## Data to examine
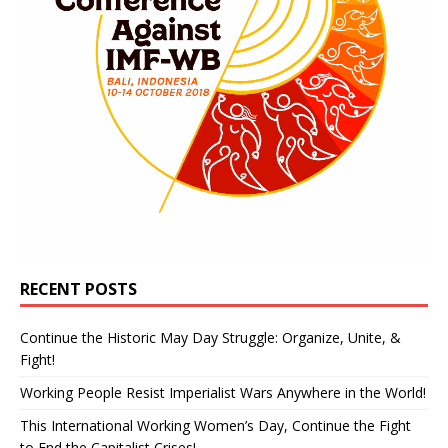
RECENT POSTS
Continue the Historic May Day Struggle: Organize, Unite, &
Fight!
Working People Resist Imperialist Wars Anywhere in the World!
This International Working Women’s Day, Continue the Fight
to End the Capitalist Crises!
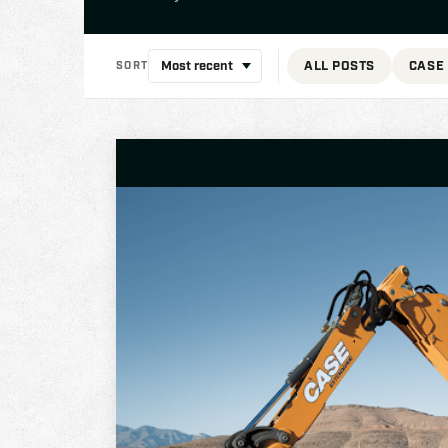
ALL POSTS
CASE
SORT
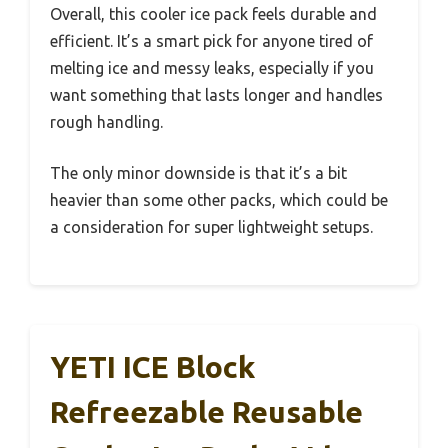
Overall, this cooler ice pack feels durable and
efficient. It’s a smart pick for anyone tired of
melting ice and messy leaks, especially if you
want something that lasts longer and handles
rough handling.
The only minor downside is that it’s a bit
heavier than some other packs, which could be
a consideration for super lightweight setups.
YETI ICE Block
Refreezable Reusable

## Your objective
The lines to be quoted run from the line containing "Working People Resist" through the end of the entries above, both included; quote them exactly and leave out any pictures.

## Task response
Working People Resist Imperialist Wars Anywhere in the World!
This International Working Women’s Day, Continue the Fight
to End the Capitalist Crises!
ALL POSTS
CASE
SORT
Overall, this cooler ice pack feels durable and
efficient. It’s a smart pick for anyone tired of
melting ice and messy leaks, especially if you
want something that lasts longer and handles
rough handling.
The only minor downside is that it’s a bit
heavier than some other packs, which could be
a consideration for super lightweight setups.
YETI ICE Block
Refreezable Reusable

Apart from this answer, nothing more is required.